“You can’t just say the word ‘government’ three times and think you’ve solved the problem.”
Harold Demsetz, speech at the University of Winnipeg, January 1970.

More generally, we would like organizations tasked with protecting the public from low-probability, high-cost events to be funded on a permanent basis that is not subject to budgetary discretion or degradation. Instead of yearly appropriations, it’s preferable to have a one-time appropriation to finance a stream of investments. The financial means of doing this is to buy a bond with an earmarked revenue stream. That is, instead of selling bonds the government buys long-term safe bonds which pay out dividends that are earmarked to a program, in this case to pandemic preparation.

This is from Alex Tabarrok, “A Pandemic Trust Fund,” April 30, thecgo.org.

If Alex were to get his way, he would solve the funding problem.

But he wouldn’t solve the problem.

Alex wants to make sure that his ideal organization would prepare for pandemics. But nowhere in the article does he say what the organization’s incentive would be to do that. The organization gets $7 billion a year and . . .? It does what?

We actually have an organization that was supposed to deal with disease.
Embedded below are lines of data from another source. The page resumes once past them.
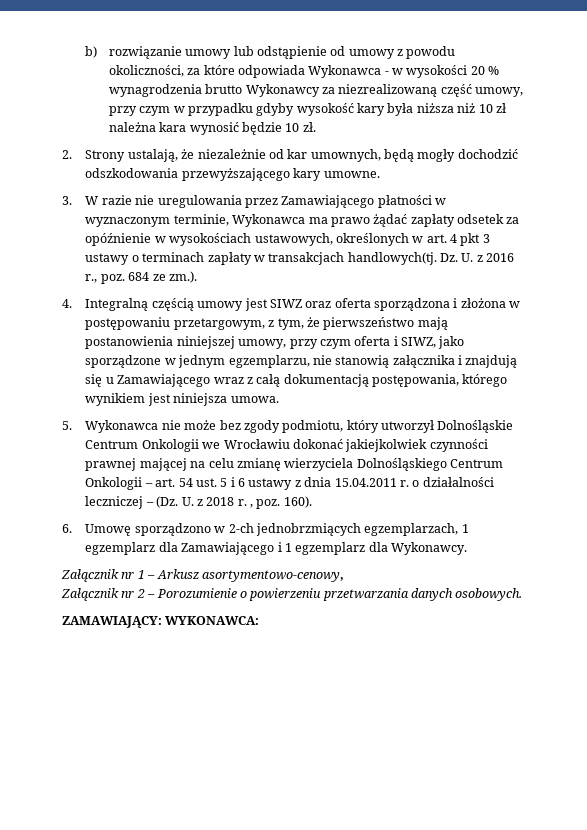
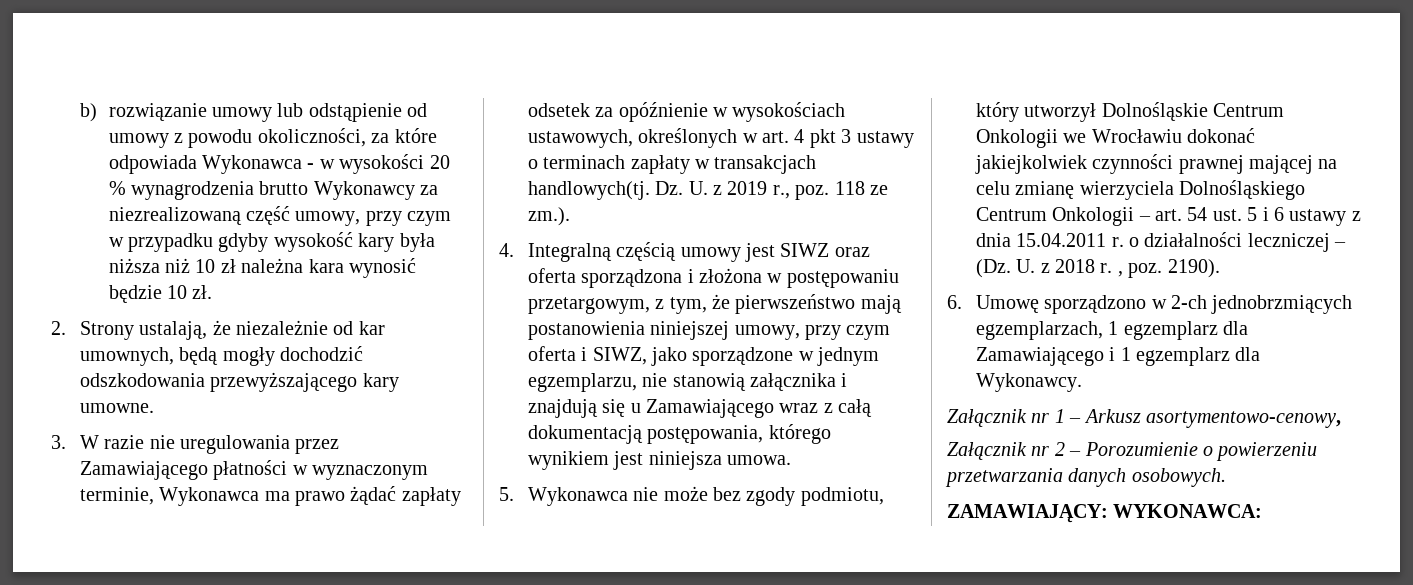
[486,253,515,262] 2016 -> [727,181,768,195] 2019
[128,272,150,281] 684 -> [834,181,865,195] 118
[283,496,312,508] 160). -> [1167,259,1220,278] 2190).

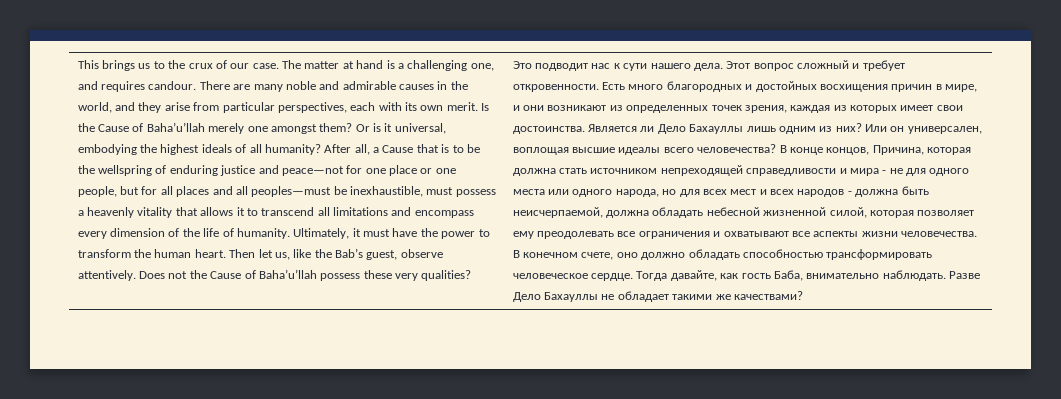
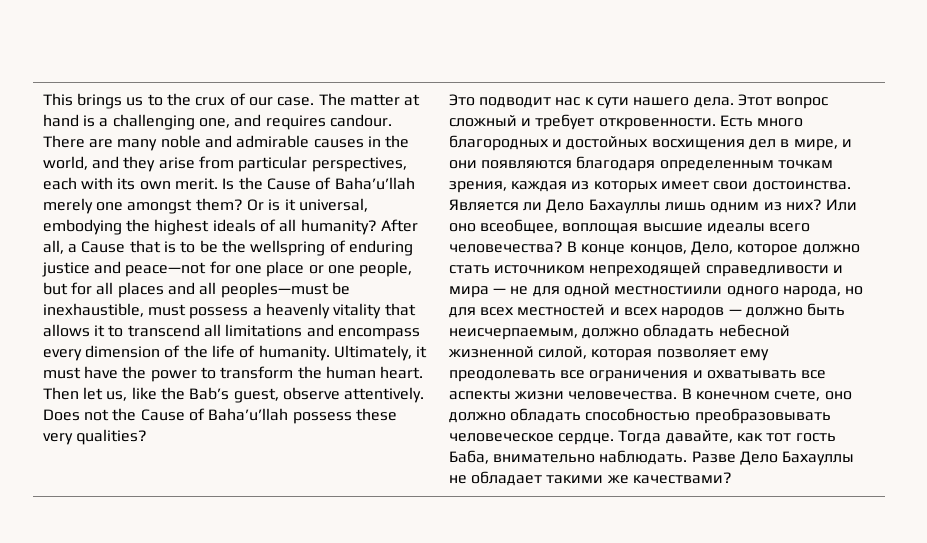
[891,84,933,92] причин -> [749,139,777,150] дел
[547,105,742,113] возникают из определенных точек -> [481,156,834,172] появляются благодаря определенным точкам
[890,126,982,134] он универсален, -> [448,219,559,234] оно всеобщее,
[872,145,972,155] [512,168,556,176] Причина, которая должна -> [691,241,860,256] Дело, которое должно
[882,170,887,174] - -> [493,288,507,294] —
[929,168,970,176] [512,189,570,195] одного места или -> [564,283,723,297] одной местностиили
[730,189,757,195] мест -> [517,304,606,316] местностей
[847,186,929,197] [512,207,650,218] - должна быть неисчерпаемой, должна -> [728,303,846,318] [448,328,640,340] — должно быть неисчерпаемым, должно
[723,231,789,237] охватывают -> [707,370,798,379] охватывать
[826,249,933,260] трансформировать -> [694,408,831,424] преобразовывать
(739, 276) none -> [766,433,792,442] тот

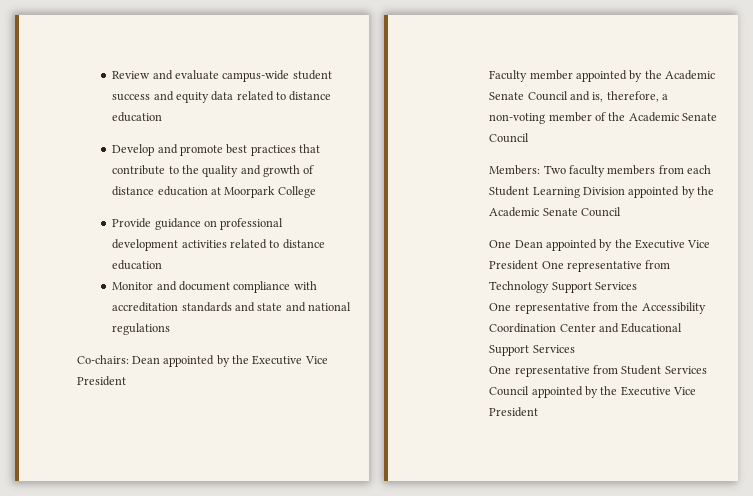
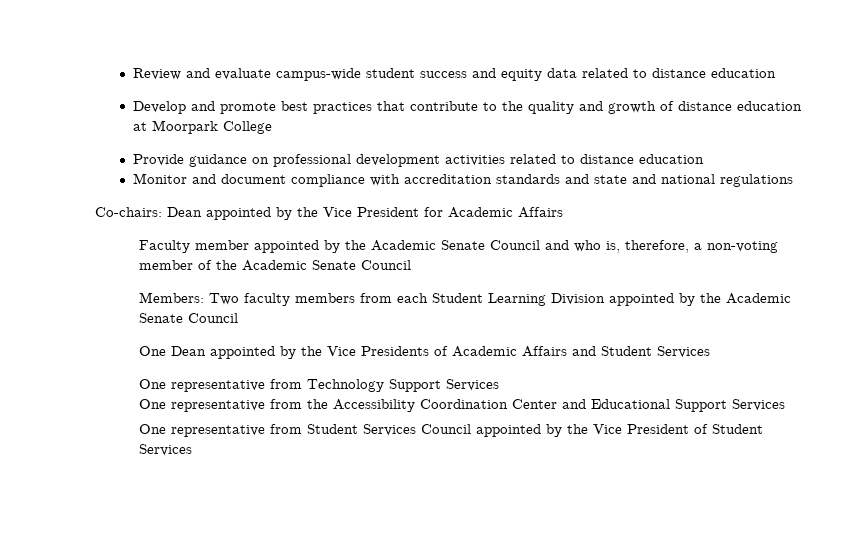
[252,355,328,365] [76,376,126,386] Executive Vice President -> [322,207,563,218] Vice President for Academic Affairs
(590, 96) none -> [574,240,602,252] who
[635,239,711,249] [489,260,539,270] Executive Vice President -> [327,346,711,358] Vice Presidents of Academic Affairs and Student Services //
[620,386,697,396] [489,407,539,417] Executive Vice President -> [593,424,764,434] [139,444,193,456] Vice President of Student Services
It even has disease in the title: the Centers for Disease Control. How did it do in this pandemic? We know that it actually slowed the reaction by insisting on its own test kits rather than using the good-enough kits from the World Health Organization.

We also know that the CDC’s Office on Smoking and Health spends $210 million a year on combatting that other well-known virus: cigarette smoking.

The problem with virtually all the proposals I see for the government to do anything good is that almost never do the proponents specify the structural incentives that will cause the government to do those good things.